TRUMP: I just tell her to be careful. She's smart and beautiful, and hopefully she'll learn. But you can tell children only so much. They either get it right or they don't, and often they don't get it right.
PLAYBOY: How did she feel about your remarks on Howard Stern's radio show that New England Patriots quarterback Tom Brady is the only man good enough for her?
TRUMP: I kid Tom, but he's a friend of mine. I think he's a great character. I got to know him when he was a judge at a jitterbug contest I entered after the Patriots won the Super Bowl. He's a winner, and by that I mean every time he needs to make the pass he makes it. You have other guys in the NFL and in life who have all the equipment but don't make the pass. I think Tom's a great guy, and I think he and Ivanka would make a great combination.
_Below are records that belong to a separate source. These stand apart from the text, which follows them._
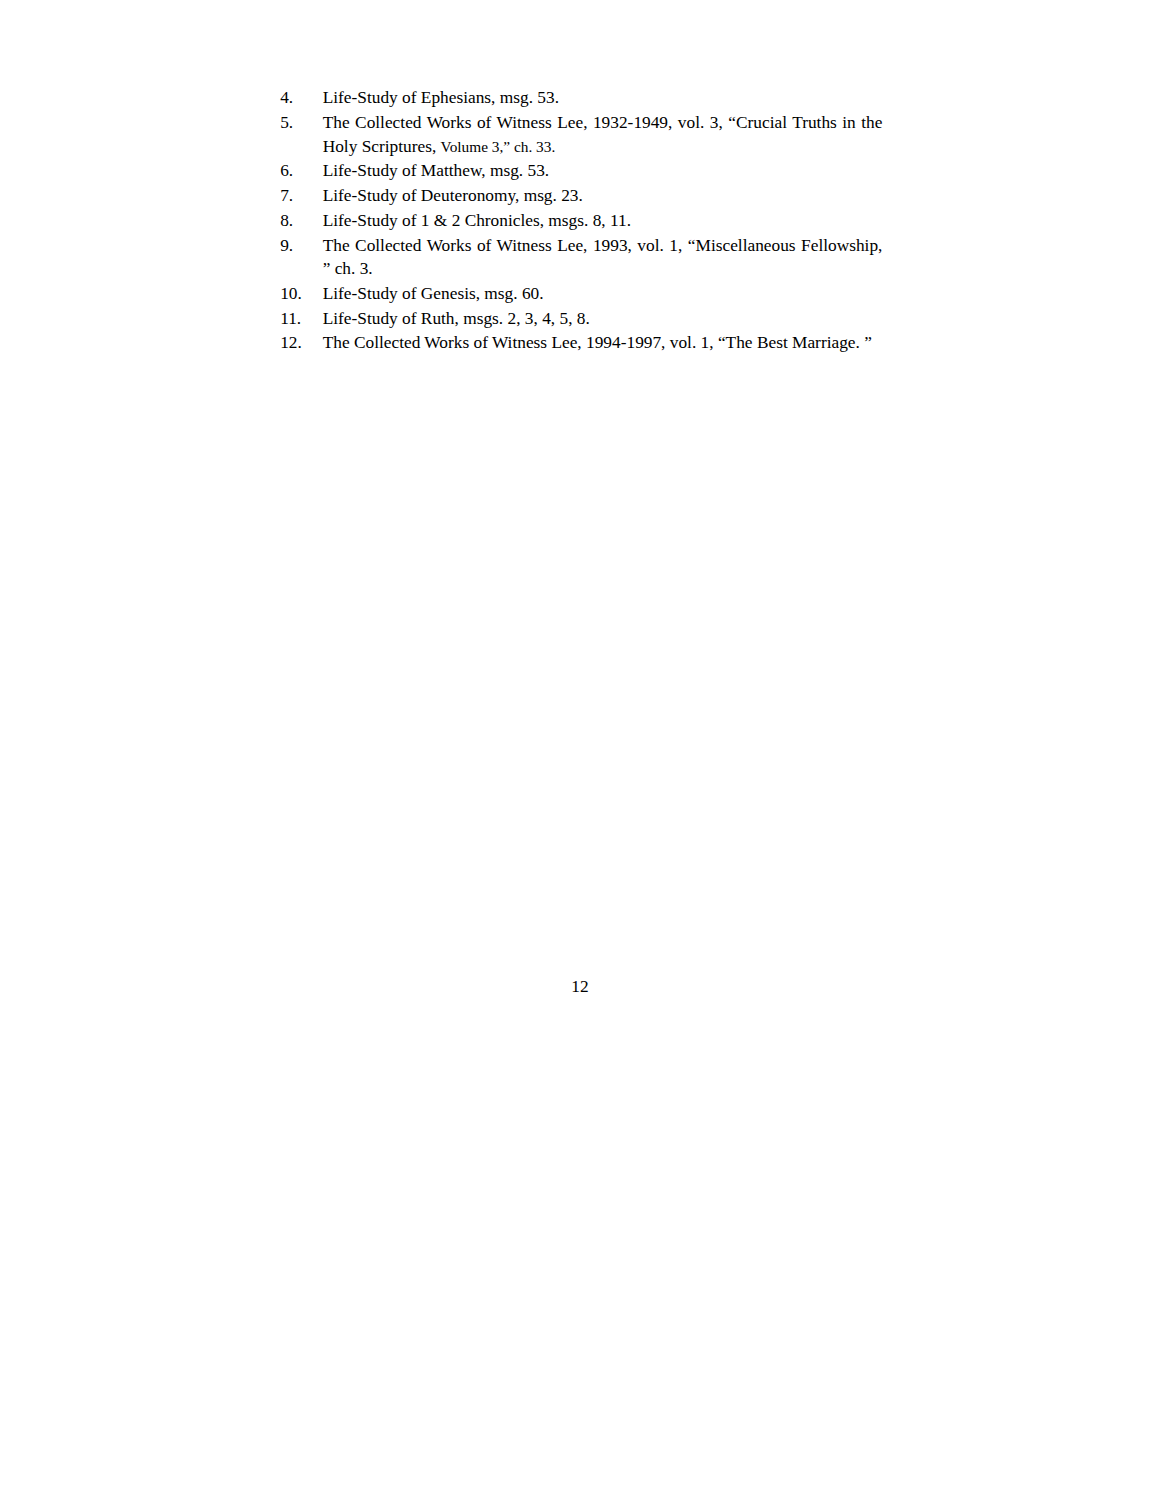4. Life-Study of Ephesians, msg. 53.
5. The Collected Works of Witness Lee, 1932-1949, vol. 3, “Crucial Truths in the Holy Scriptures, Volume 3,” ch. 33.
6. Life-Study of Matthew, msg. 53.
7. Life-Study of Deuteronomy, msg. 23.
8. Life-Study of 1 & 2 Chronicles, msgs. 8, 11.
9. The Collected Works of Witness Lee, 1993, vol. 1, “Miscellaneous Fellowship, ” ch. 3.
10. Life-Study of Genesis, msg. 60.
11. Life-Study of Ruth, msgs. 2, 3, 4, 5, 8.
12. The Collected Works of Witness Lee, 1994-1997, vol. 1, “The Best Marriage. ”
12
PLAYBOY: What does Ivanka think?
TRUMP: My daughter has a boyfriend and she's happy with him, but Tom Brady would make any father-in-law proud.
PLAYBOY: It must be difficult being Donald Trump's child. Your four children have security and undoubtedly all the material possessions they could ask for, but now some of them, such as Donald Jr., a Wharton graduate, are going into the family business. What's your sense of the pressure that's on them to out-Trump you?
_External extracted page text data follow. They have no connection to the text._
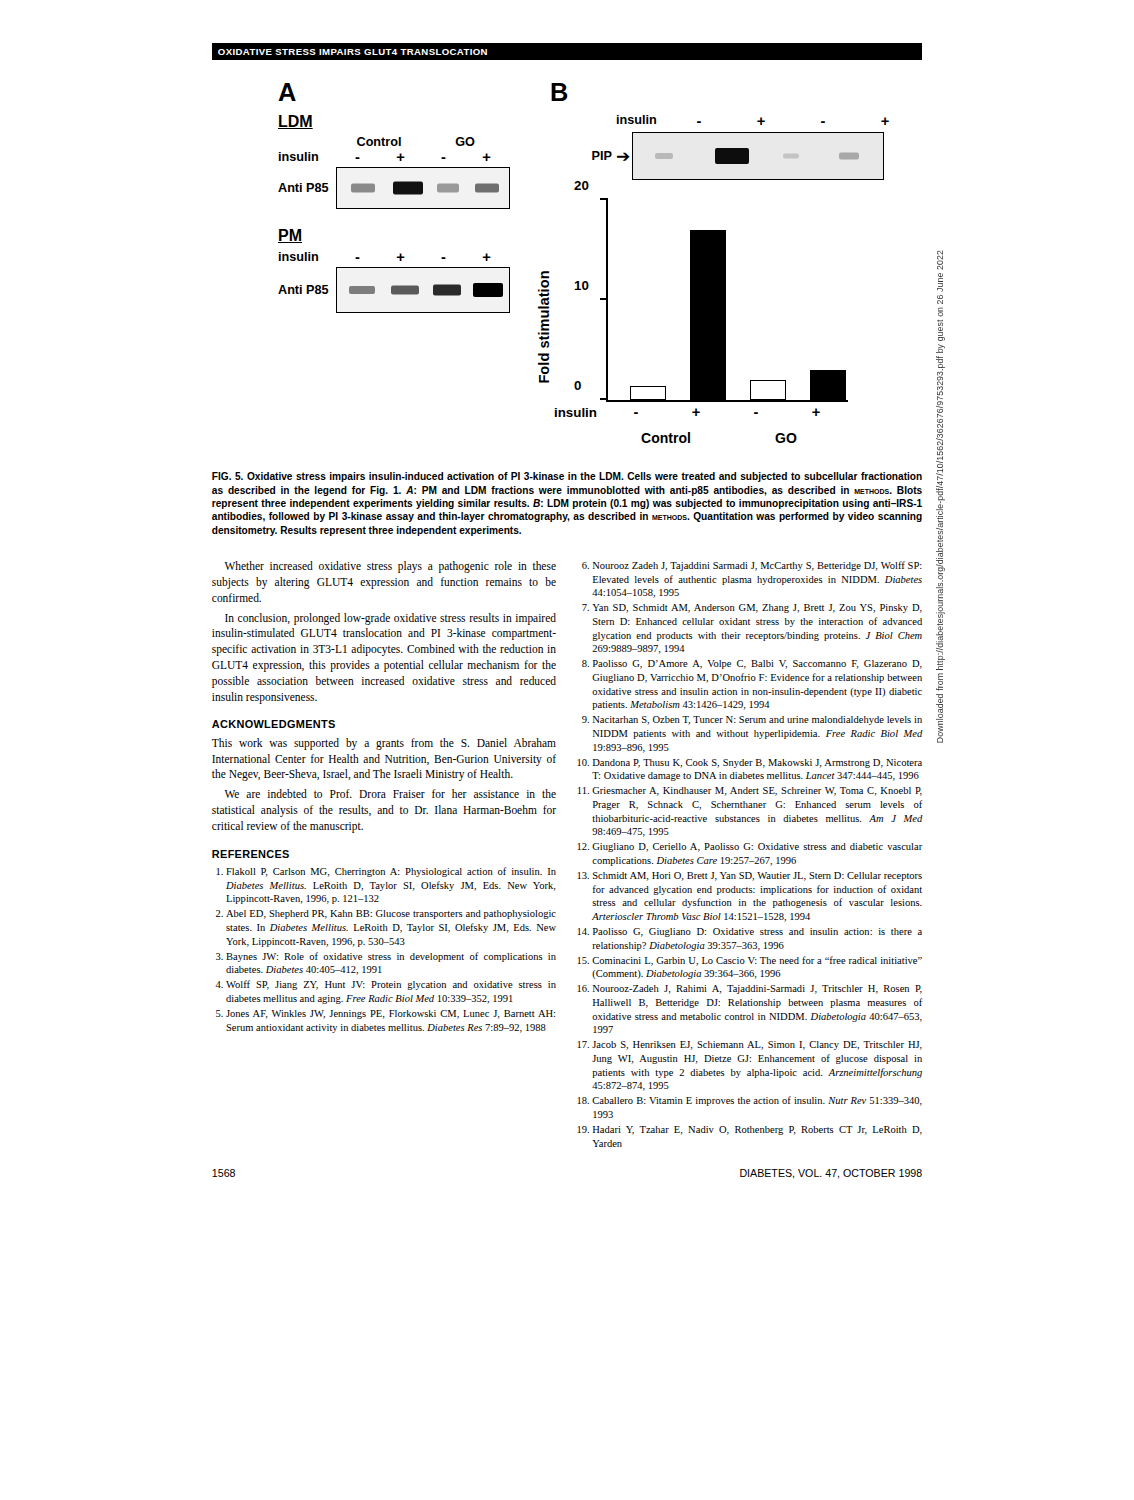OXIDATIVE STRESS IMPAIRS GLUT4 TRANSLOCATION
Downloaded from http://diabetesjournals.org/diabetes/article-pdf/47/10/1562/362676/9753293.pdf by guest on 26 June 2022
A
LDM
Control GO
insulin - + - +
Anti P85
PM
insulin - + - +
Anti P85
B
insulin - + - +
PIP➔
Fold stimulation
0
10
20
insulin
-+-+
Control GO
FIG. 5. Oxidative stress impairs insulin-induced activation of PI 3-kinase in the LDM. Cells were treated and subjected to subcellular fractionation as described in the legend for Fig. 1. A: PM and LDM fractions were immunoblotted with anti-p85 antibodies, as described in methods. Blots represent three independent experiments yielding similar results. B: LDM protein (0.1 mg) was subjected to immunoprecipitation using anti–IRS-1 antibodies, followed by PI 3-kinase assay and thin-layer chromatography, as described in methods. Quantitation was performed by video scanning densitometry. Results represent three independent experiments.
Whether increased oxidative stress plays a pathogenic role in these subjects by altering GLUT4 expression and function remains to be confirmed.
In conclusion, prolonged low-grade oxidative stress results in impaired insulin-stimulated GLUT4 translocation and PI 3-kinase compartment-specific activation in 3T3-L1 adipocytes. Combined with the reduction in GLUT4 expression, this provides a potential cellular mechanism for the possible association between increased oxidative stress and reduced insulin responsiveness.
ACKNOWLEDGMENTS
This work was supported by a grants from the S. Daniel Abraham International Center for Health and Nutrition, Ben-Gurion University of the Negev, Beer-Sheva, Israel, and The Israeli Ministry of Health.
We are indebted to Prof. Drora Fraiser for her assistance in the statistical analysis of the results, and to Dr. Ilana Harman-Boehm for critical review of the manuscript.
REFERENCES
Flakoll P, Carlson MG, Cherrington A: Physiological action of insulin. In Diabetes Mellitus. LeRoith D, Taylor SI, Olefsky JM, Eds. New York, Lippincott-Raven, 1996, p. 121–132
Abel ED, Shepherd PR, Kahn BB: Glucose transporters and pathophysiologic states. In Diabetes Mellitus. LeRoith D, Taylor SI, Olefsky JM, Eds. New York, Lippincott-Raven, 1996, p. 530–543
Baynes JW: Role of oxidative stress in development of complications in diabetes. Diabetes 40:405–412, 1991
Wolff SP, Jiang ZY, Hunt JV: Protein glycation and oxidative stress in diabetes mellitus and aging. Free Radic Biol Med 10:339–352, 1991
Jones AF, Winkles JW, Jennings PE, Florkowski CM, Lunec J, Barnett AH: Serum antioxidant activity in diabetes mellitus. Diabetes Res 7:89–92, 1988
Nourooz Zadeh J, Tajaddini Sarmadi J, McCarthy S, Betteridge DJ, Wolff SP: Elevated levels of authentic plasma hydroperoxides in NIDDM. Diabetes 44:1054–1058, 1995
Yan SD, Schmidt AM, Anderson GM, Zhang J, Brett J, Zou YS, Pinsky D, Stern D: Enhanced cellular oxidant stress by the interaction of advanced glycation end products with their receptors/binding proteins. J Biol Chem 269:9889–9897, 1994
Paolisso G, D’Amore A, Volpe C, Balbi V, Saccomanno F, Glazerano D, Giugliano D, Varricchio M, D’Onofrio F: Evidence for a relationship between oxidative stress and insulin action in non-insulin-dependent (type II) diabetic patients. Metabolism 43:1426–1429, 1994
Nacitarhan S, Ozben T, Tuncer N: Serum and urine malondialdehyde levels in NIDDM patients with and without hyperlipidemia. Free Radic Biol Med 19:893–896, 1995
Dandona P, Thusu K, Cook S, Snyder B, Makowski J, Armstrong D, Nicotera T: Oxidative damage to DNA in diabetes mellitus. Lancet 347:444–445, 1996
Griesmacher A, Kindhauser M, Andert SE, Schreiner W, Toma C, Knoebl P, Prager R, Schnack C, Schernthaner G: Enhanced serum levels of thiobarbituric-acid-reactive substances in diabetes mellitus. Am J Med 98:469–475, 1995
Giugliano D, Ceriello A, Paolisso G: Oxidative stress and diabetic vascular complications. Diabetes Care 19:257–267, 1996
Schmidt AM, Hori O, Brett J, Yan SD, Wautier JL, Stern D: Cellular receptors for advanced glycation end products: implications for induction of oxidant stress and cellular dysfunction in the pathogenesis of vascular lesions. Arterioscler Thromb Vasc Biol 14:1521–1528, 1994
Paolisso G, Giugliano D: Oxidative stress and insulin action: is there a relationship? Diabetologia 39:357–363, 1996
Cominacini L, Garbin U, Lo Cascio V: The need for a “free radical initiative” (Comment). Diabetologia 39:364–366, 1996
Nourooz-Zadeh J, Rahimi A, Tajaddini-Sarmadi J, Tritschler H, Rosen P, Halliwell B, Betteridge DJ: Relationship between plasma measures of oxidative stress and metabolic control in NIDDM. Diabetologia 40:647–653, 1997
Jacob S, Henriksen EJ, Schiemann AL, Simon I, Clancy DE, Tritschler HJ, Jung WI, Augustin HJ, Dietze GJ: Enhancement of glucose disposal in patients with type 2 diabetes by alpha-lipoic acid. Arzneimittelforschung 45:872–874, 1995
Caballero B: Vitamin E improves the action of insulin. Nutr Rev 51:339–340, 1993
Hadari Y, Tzahar E, Nadiv O, Rothenberg P, Roberts CT Jr, LeRoith D, Yarden
1568
DIABETES, VOL. 47, OCTOBER 1998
TRUMP: I think there's pressure on them but not too much, I hope. It's not easy for them. When their father does a television show and it becomes the number one program, when their father is by far the biggest developer in New York, it's tough to beat. It's also tough to have children grow up in this crazy limelight. They've adjusted well—they're smart, they've been good students, they went to good schools—but maybe the toughest thing is to find private time with my children. Even when I take them out to a restaurant, people come up and go crazy. I've never been the kind of guy who takes his son out to Central Park to play catch, but I think I'm a good father.
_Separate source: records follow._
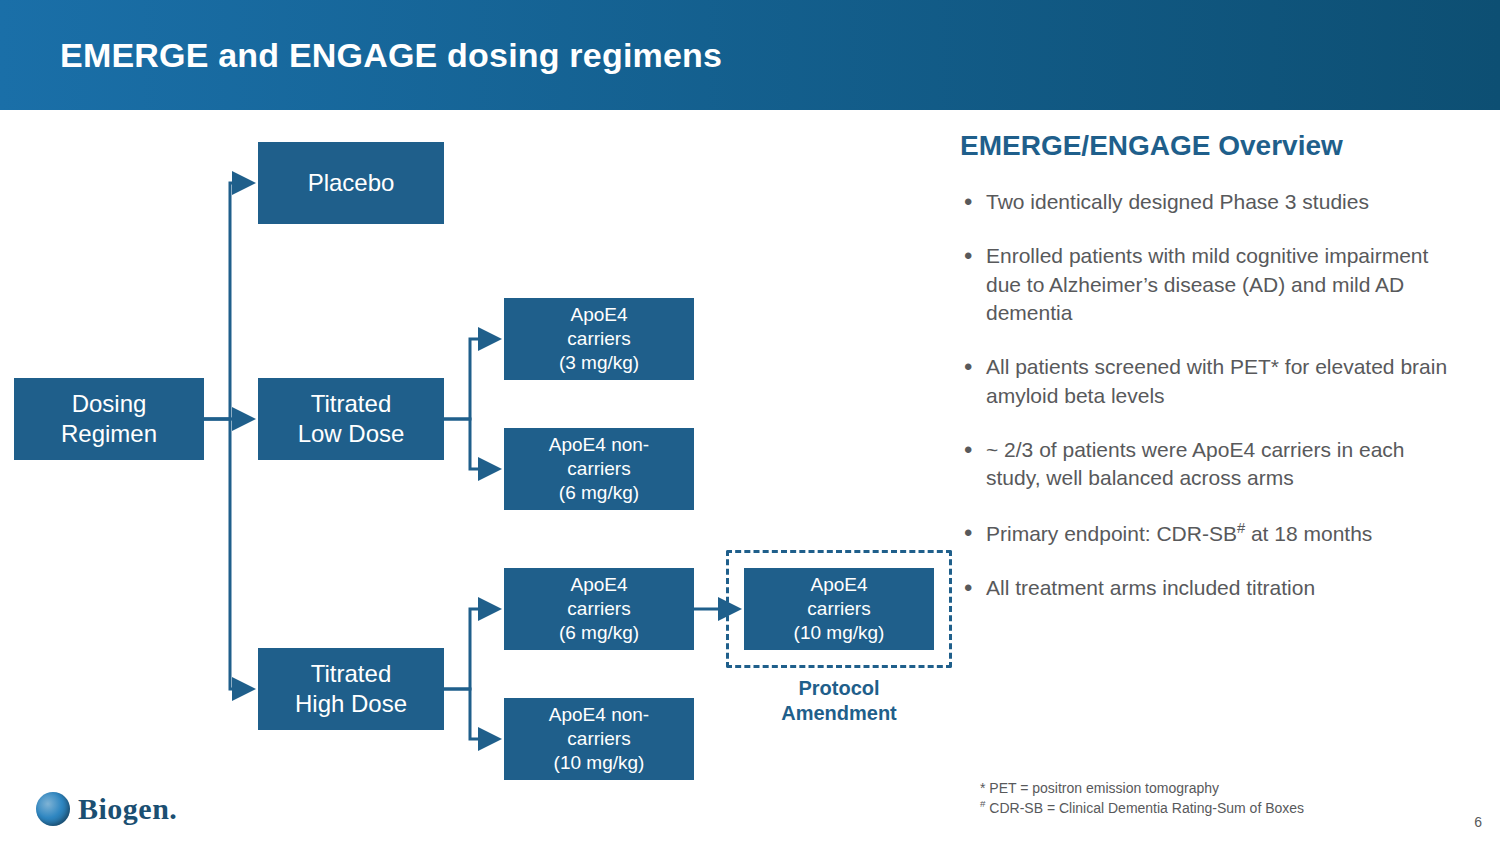EMERGE and ENGAGE dosing regimens
Placebo
Dosing
Regimen
Titrated
Low Dose
Titrated
High Dose
ApoE4
carriers
(3 mg/kg)
ApoE4 non-
carriers
(6 mg/kg)
ApoE4
carriers
(6 mg/kg)
ApoE4 non-
carriers
(10 mg/kg)
ApoE4
carriers
(10 mg/kg)
Protocol
Amendment
EMERGE/ENGAGE Overview
Two identically designed Phase 3 studies
Enrolled patients with mild cognitive impairment due to Alzheimer’s disease (AD) and mild AD dementia
All patients screened with PET* for elevated brain amyloid beta levels
~ 2/3 of patients were ApoE4 carriers in each study, well balanced across arms
Primary endpoint: CDR-SB# at 18 months
All treatment arms included titration
* PET = positron emission tomography
# CDR-SB = Clinical Dementia Rating-Sum of Boxes
6
Biogen.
PLAYBOY: What kind of son were you? Were you rebellious?
TRUMP: I was very bad. That's why my parents sent me to a military academy. I was rebellious. Not violent or anything, but I wasn't exactly well behaved. I once gave one of my teachers a black eye. I talked back to my parents and to people in general. Perhaps it was more like bratty behavior, but I certainly wasn't the perfect child.
PLAYBOY: Yet you went into the family business the minute you graduated from Wharton. And that was in 1968, when other people your age were heading to either Haight-Ashbury or Vietnam. Did you for a moment consider packing up a Volkswagen van and cruising to Woodstock?
TRUMP: No. When I graduated, it was all about work. I loved working as much as my father did, right from the start.
PLAYBOY: A psychiatrist once commented that you have an "overmastering need to escape the shadow of your father."
TRUMP: I wouldn't dispute that. I'm a competitive person. It's not an overly complex theory; I've heard it with respect to many successful sons. I totally loved my father, but I would say that in the beginning especially I was competitive with my father, yes.
PLAYBOY: How were you two different?
TRUMP: That's a tough question to answer. We had a lot of the same qualities in terms of negotiation, in terms of certain aspects of running a business. My father understood how to build, and I learned a lot from him. I learned about construction, about building. But if I had an edge over my father, it might have been in concepts—the concept of a building. It also might have been in scope. I would rather sell apartments to billionaires who want to live on Fifth Avenue and 57th Street than sell apartments to people in Brooklyn who are wonderful people but are going to chisel me down because every penny is important. My father never really got away from Brooklyn and Queens. He was very successful there, but he was more comfortable selling a piece of land in Brooklyn for $1 a foot than in Manhattan for $1,000 a foot. You have to be comfortable with what you're doing or you won't be successful. I used to stand on the other side of the East River and look at Manhattan. I'd always admired the great buildings, and now I own many of them. I own the land under the Empire State Building. I own 40 Wall Street, which for a time was the tallest building in the world and now, sadly, is the tallest building in downtown Manhattan.